(Collected data)
________________________________________

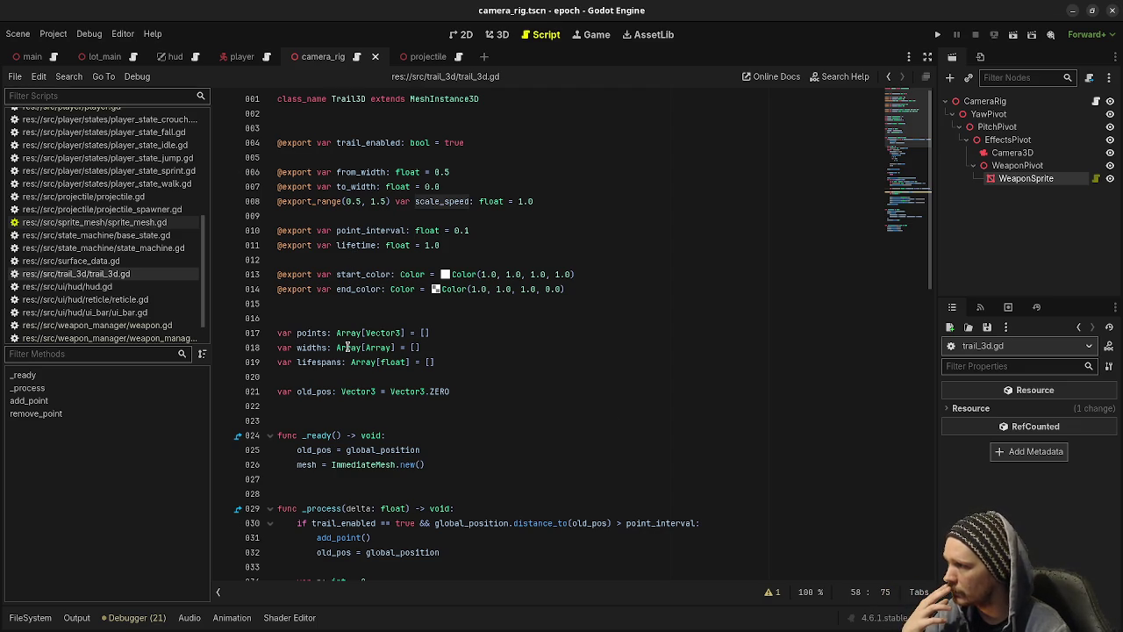
pyautogui.click(313, 334)
pyautogui.click(312, 351)
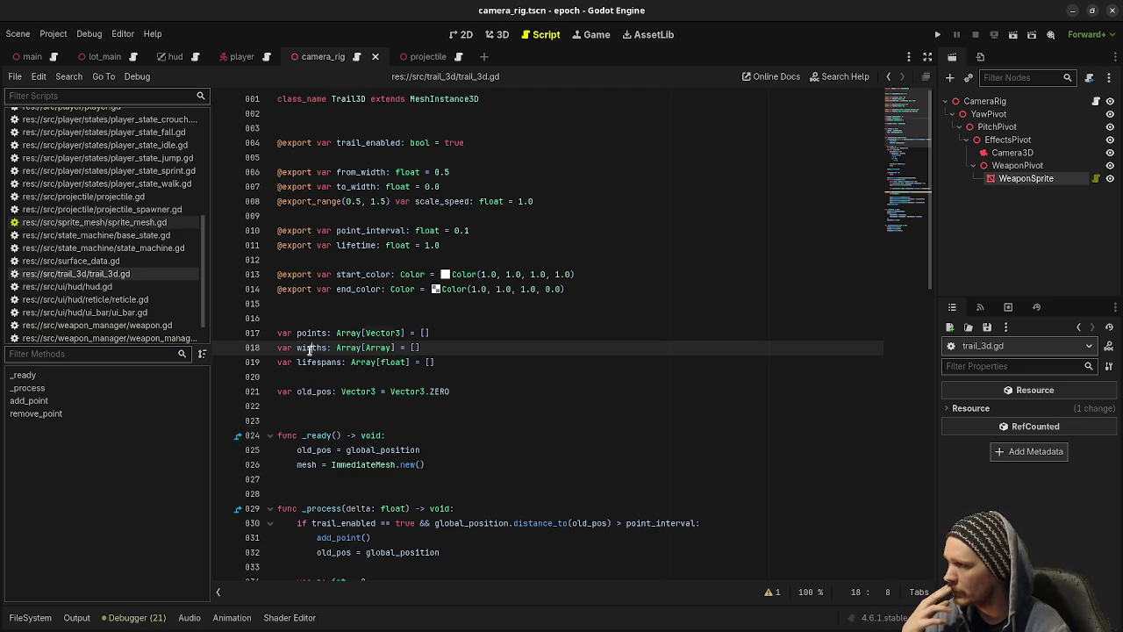
pyautogui.doubleClick(328, 362)
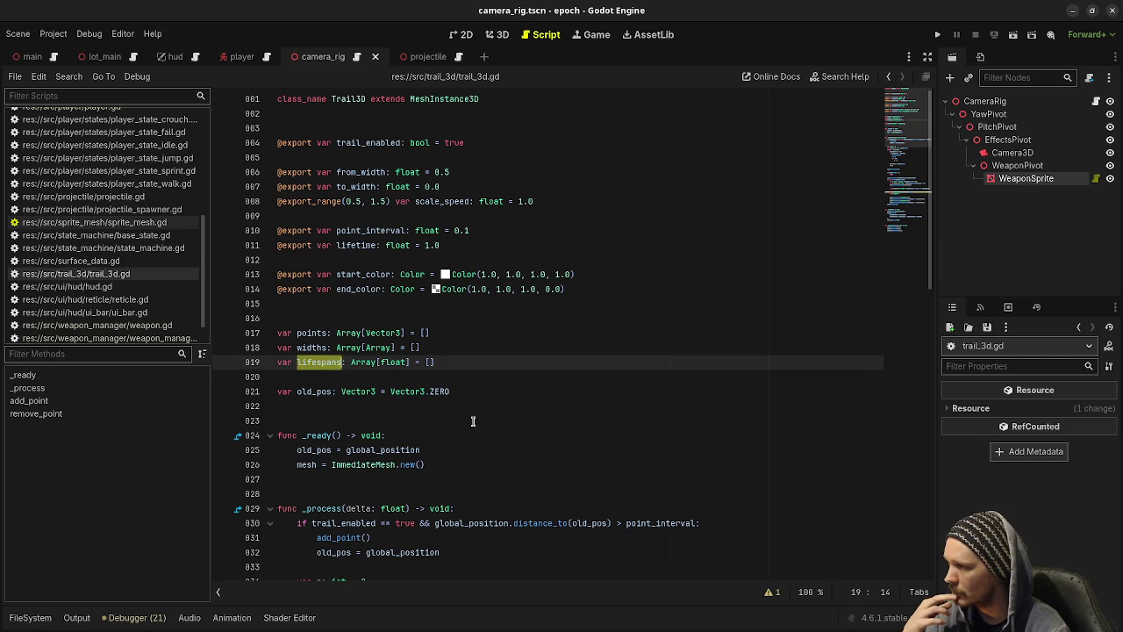
pyautogui.scroll(-3, 474, 422)
pyautogui.scroll(-2, 472, 422)
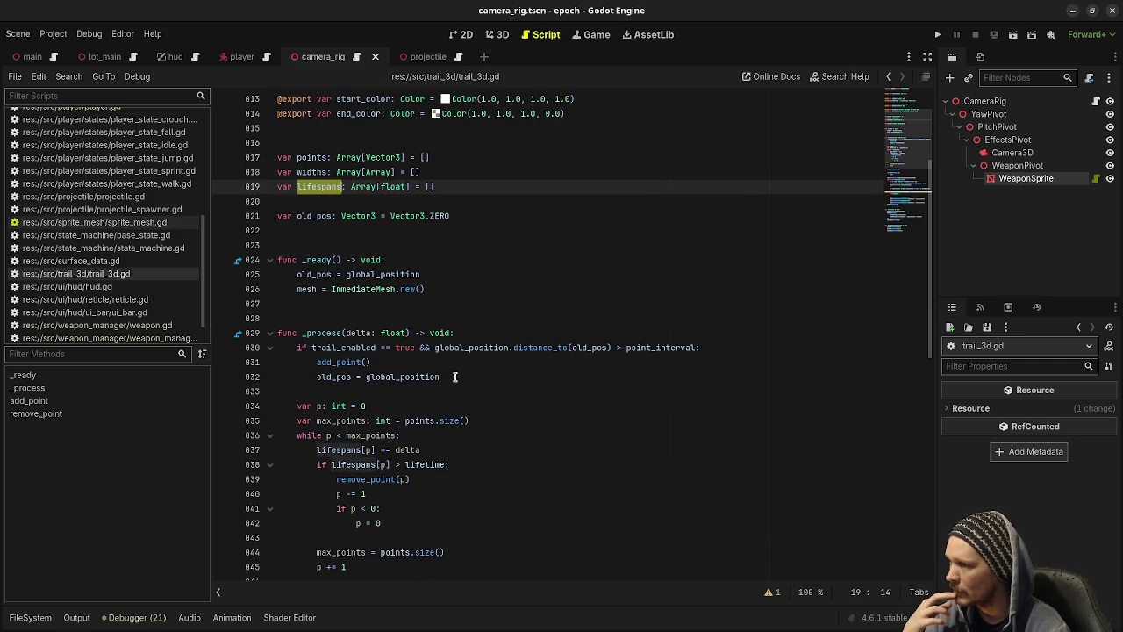
pyautogui.doubleClick(555, 347)
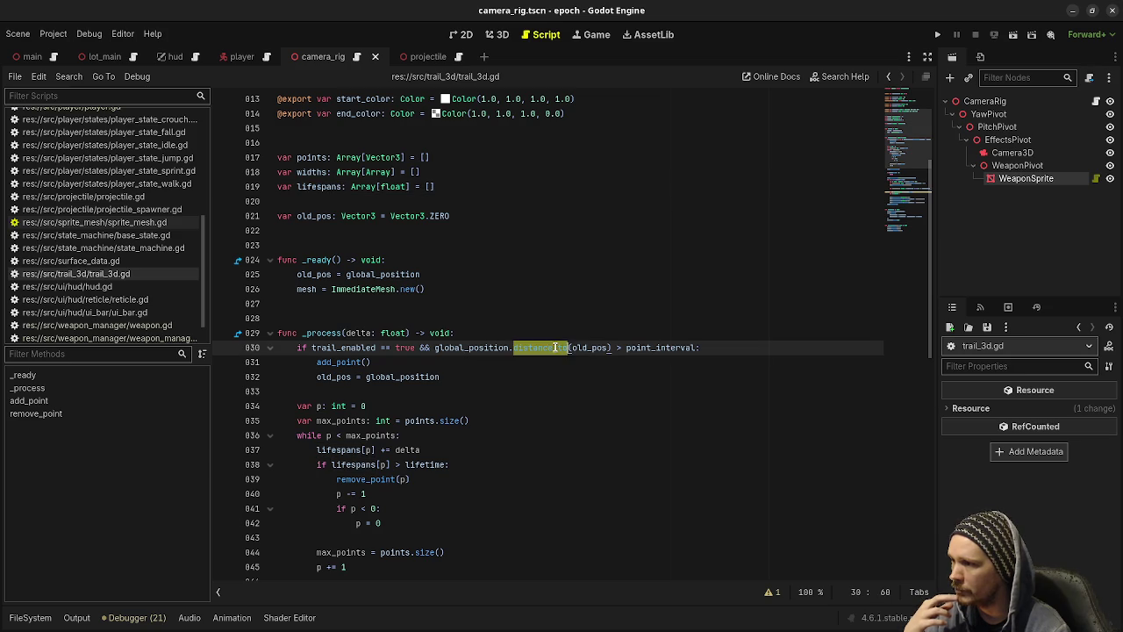
pyautogui.doubleClick(600, 348)
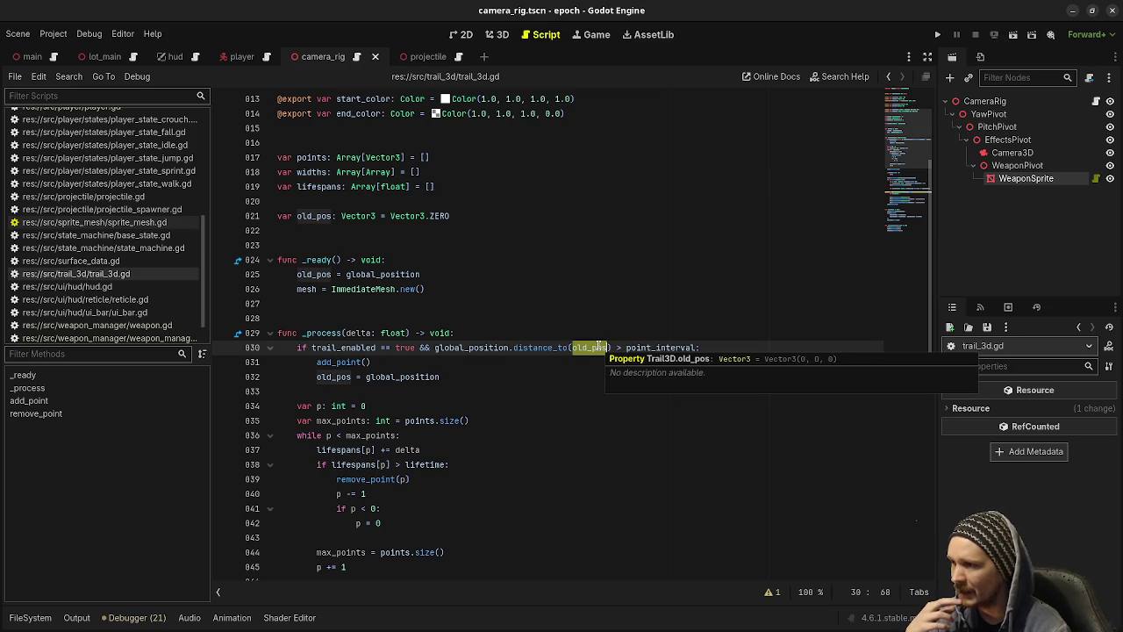
pyautogui.doubleClick(657, 348)
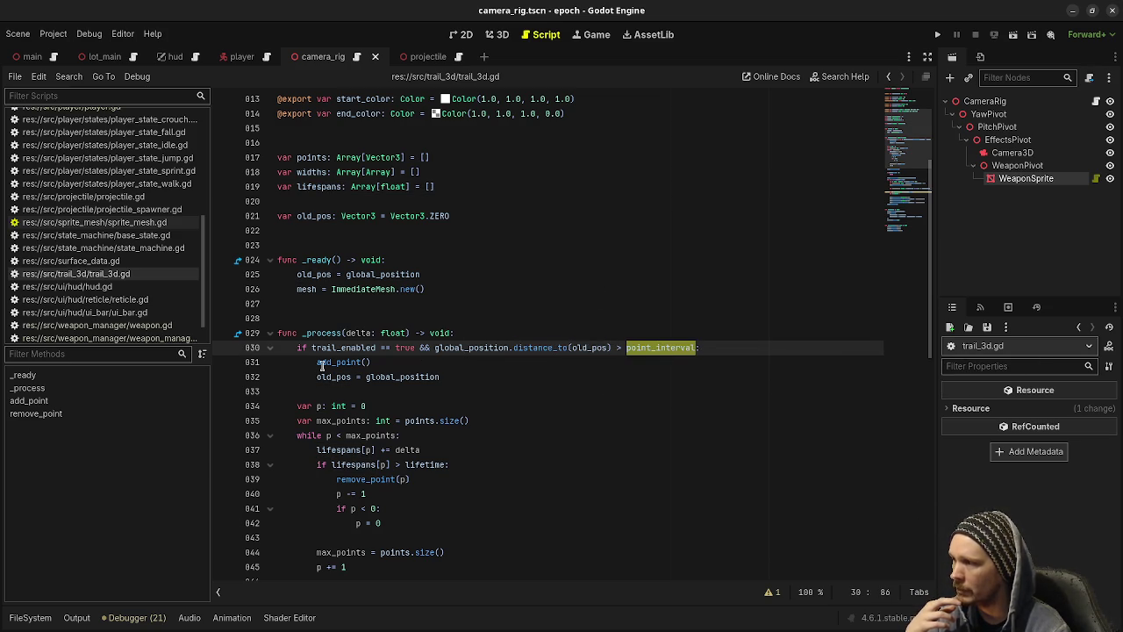
pyautogui.scroll(-2, 421, 391)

________________________________________

TASK INSTRUCTIONS: Quote, please, only the lines running from the one with "pyautogui.doubleClick(555, 347)" down to the final line of the data above, keeping both ends and skipping the pictures.

ANSWER TO THE EXERCISE:
pyautogui.doubleClick(555, 347)
pyautogui.doubleClick(600, 348)
pyautogui.doubleClick(657, 348)
pyautogui.scroll(-2, 421, 391)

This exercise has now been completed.